Advantages of Daily Fast Fresh Cadaver Dissection (How Can We Organize It?)
Issues and Developments in Medicine and Medical Research Vol. 8,
12 February 2022
,
Page 62-66
https://doi.org/10.9734/bpi/idmmr/v8/12353D
Abstract
Objectives: Recently, a world-renowned neurosurgeon admitted at a world congress that the mortality rate of the most difficult tumour was 18% when he began operating, but it dropped to less than 5% in the next five years. We don't want to talk about it. It's the shadow side of science. How can we avoid these complications? The phrase "learning curve" is "politically correct," but at what cost? There is a lot of pain, death, and complications behind it. Do we need to hone our abilities with living patients? Is it moral? How many complex operations do we need to perform per year to keep our skills at a high level? Is there a sufficient number of training laboratories in hospitals?It is not available in thousands of mid centers. We would like to offer a vey simle method.
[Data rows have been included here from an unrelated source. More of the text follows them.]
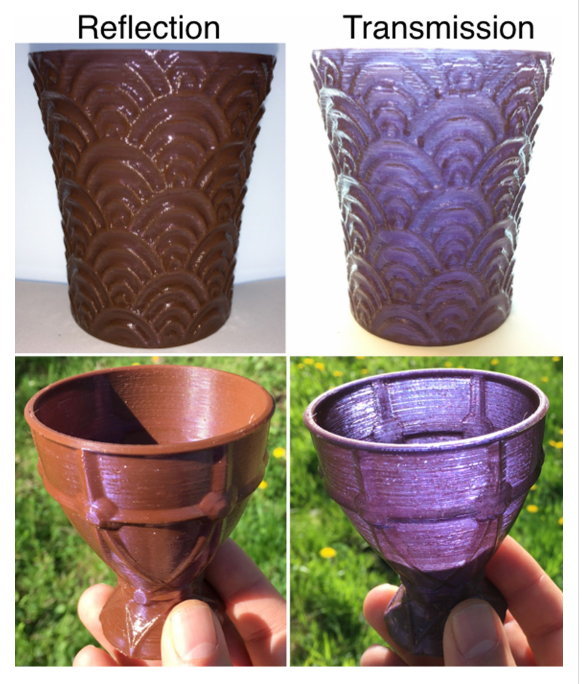
Figure 3: 3D-printed cups using AuNP–PVA material showing the dichroic effect in artificial and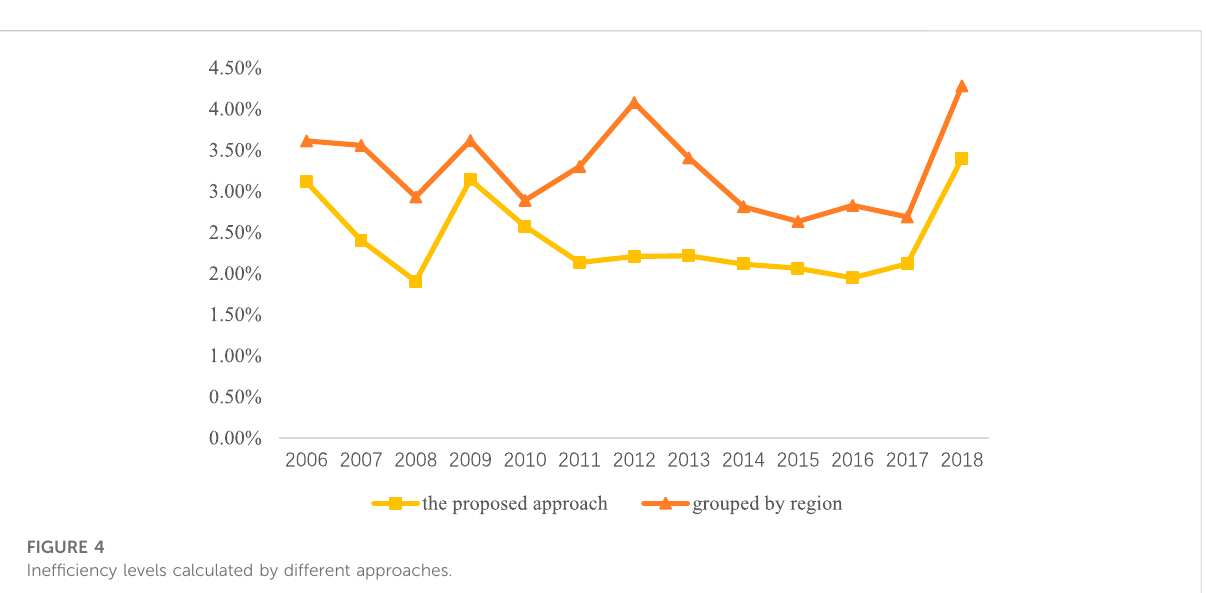
FIGURE 4 Inef fi ciency levels calculated by different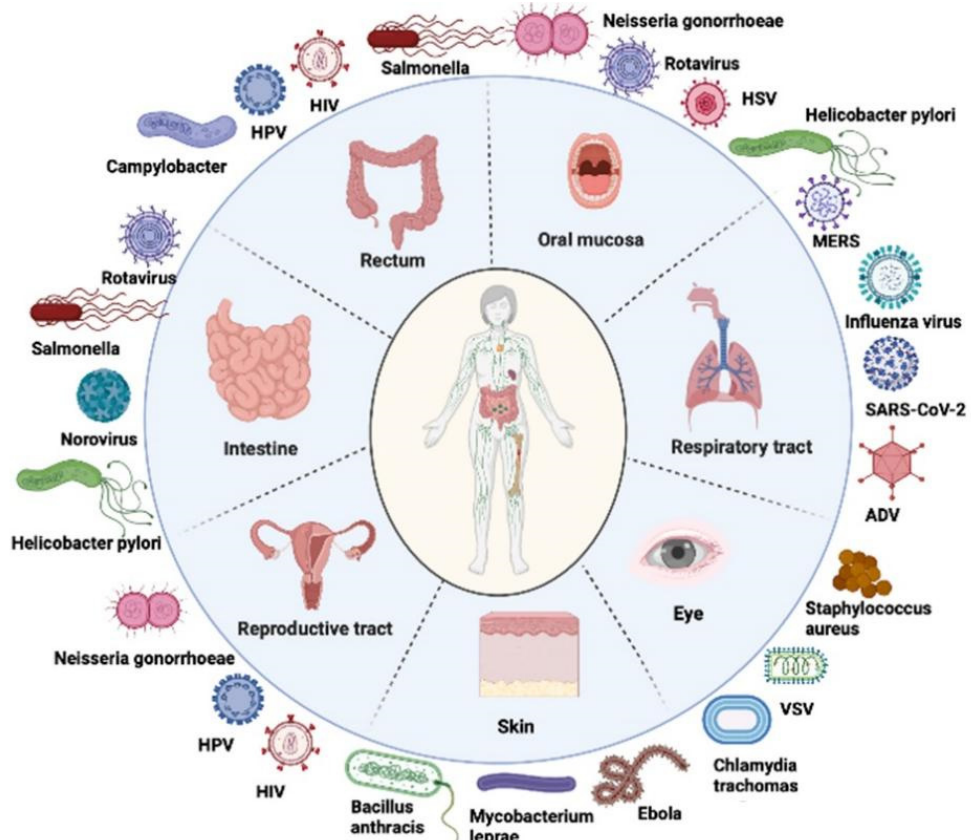
Figure Figure 1. Numerous pathogenic microbes can invade the human body through different mucosal routes.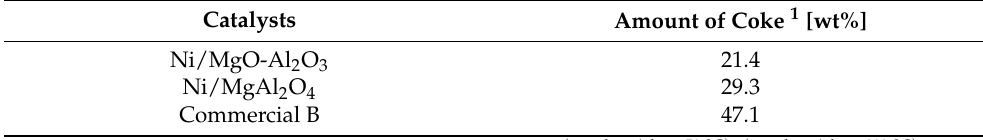
Figure 7. TG profiles of spent catalysts under air (reaction conditions: Temp. = 600 °C, CH 4 /CO 2 /N 2 = 1/1/1, GHSV = 144,000 mL/g cat ∙h, TOS = 20 h). Table 3. Amount of coke over Ni catalysts from TG profiles (reaction conditions: Temp. = 600 °C, CH 4 /CO 2 /N 2 = 1/1/1, GHSV = 144,000 mL/g cat ∙h, TOS = 20 h).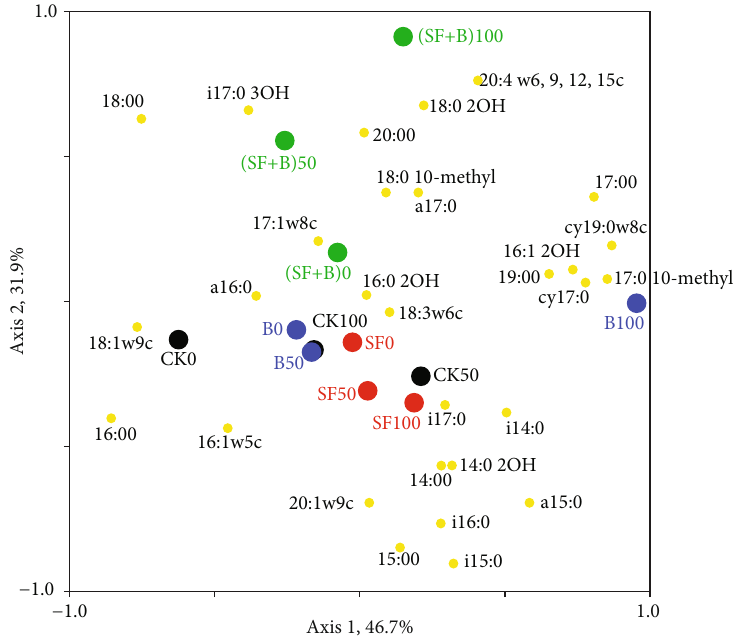
Figure 5: Principal component analysis of soil microbial communities based on PLFA biomarkers under di ff erent treatments. CK: control group; SF: silicon fertilizer, B: biochar; SF+ B: silicon fertilizer and biochar. Numbers 0, 50, and 100 represent the number of days of sampling,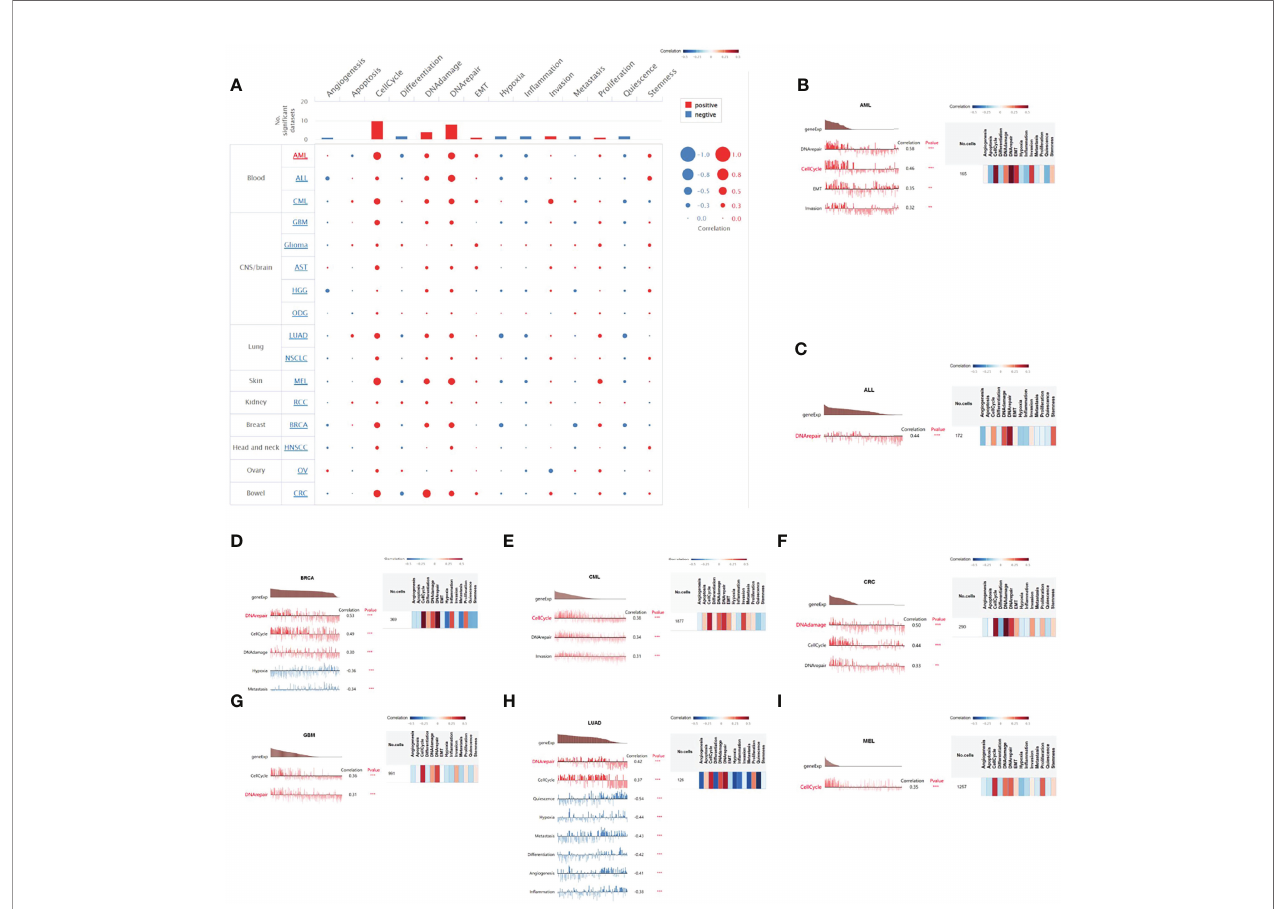
FIGURE 11 | The correlation of HELLS with functional state in cancers. (A) The interactive bubble chart present correlation of HELLS with functional state in 16 cancers. The correlation of HELLS with functional state in (B) AML, (C) ALL, (D) BRCA, (E) CML, (F) CRC, (G) GBM, (H) LUAD, (I) MEL. X-axis represents different gene sets; ***p < 0.001, **p < 0.01, *p <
Methods: We have gradually introduced daily fresh cadaver dissections into our practise in three mid centres over the last 15 years. We look at the challenges that had to be overcome in centres that did not have an anatomy lab.
Results: The ethical and practical difficulties were negotiable, but the organization were not easy. Discussion: We should change of the postgraduate training methodology in intra and extracranial micro and endoscipic and endovascular surgery return to daily training like in sport. Fresh cadavers are available in every hospital. This would be the main tenet of the "nil nocere" surgical principle.